Collected data:

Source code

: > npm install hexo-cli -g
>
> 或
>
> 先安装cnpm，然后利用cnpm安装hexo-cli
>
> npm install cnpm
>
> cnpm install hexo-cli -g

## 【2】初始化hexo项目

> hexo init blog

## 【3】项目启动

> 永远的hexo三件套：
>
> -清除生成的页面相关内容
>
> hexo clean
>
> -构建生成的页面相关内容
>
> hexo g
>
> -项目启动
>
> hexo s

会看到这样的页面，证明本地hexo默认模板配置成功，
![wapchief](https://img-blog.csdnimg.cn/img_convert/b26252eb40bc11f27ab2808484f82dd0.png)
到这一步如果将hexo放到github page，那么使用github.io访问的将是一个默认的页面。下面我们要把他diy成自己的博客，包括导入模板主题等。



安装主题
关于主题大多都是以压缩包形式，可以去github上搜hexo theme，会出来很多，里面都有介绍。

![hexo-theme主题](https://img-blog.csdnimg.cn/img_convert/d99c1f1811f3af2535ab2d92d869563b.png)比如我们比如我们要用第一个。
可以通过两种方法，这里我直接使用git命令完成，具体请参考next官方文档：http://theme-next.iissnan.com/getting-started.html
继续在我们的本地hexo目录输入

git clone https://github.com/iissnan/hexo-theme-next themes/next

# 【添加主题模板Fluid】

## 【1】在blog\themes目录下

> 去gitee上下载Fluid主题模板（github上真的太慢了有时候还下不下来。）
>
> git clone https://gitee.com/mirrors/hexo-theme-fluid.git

→ Task details: Reproduce every one of the records above word for word, with nothing changed.

→ Reply:
Source code

: > npm install hexo-cli -g
>
> 或
>
> 先安装cnpm，然后利用cnpm安装hexo-cli
>
> npm install cnpm
>
> cnpm install hexo-cli -g

## 【2】初始化hexo项目

> hexo init blog

## 【3】项目启动

> 永远的hexo三件套：
>
> -清除生成的页面相关内容
>
> hexo clean
>
> -构建生成的页面相关内容
>
> hexo g
>
> -项目启动
>
> hexo s

会看到这样的页面，证明本地hexo默认模板配置成功，
![wapchief](https://img-blog.csdnimg.cn/img_convert/b26252eb40bc11f27ab2808484f82dd0.png)
到这一步如果将hexo放到github page，那么使用github.io访问的将是一个默认的页面。下面我们要把他diy成自己的博客，包括导入模板主题等。



安装主题
关于主题大多都是以压缩包形式，可以去github上搜hexo theme，会出来很多，里面都有介绍。

![hexo-theme主题](https://img-blog.csdnimg.cn/img_convert/d99c1f1811f3af2535ab2d92d869563b.png)比如我们比如我们要用第一个。
可以通过两种方法，这里我直接使用git命令完成，具体请参考next官方文档：http://theme-next.iissnan.com/getting-started.html
继续在我们的本地hexo目录输入

git clone https://github.com/iissnan/hexo-theme-next themes/next

# 【添加主题模板Fluid】

## 【1】在blog\themes目录下

> 去gitee上下载Fluid主题模板（github上真的太慢了有时候还下不下来。）
>
> git clone https://gitee.com/mirrors/hexo-theme-fluid.git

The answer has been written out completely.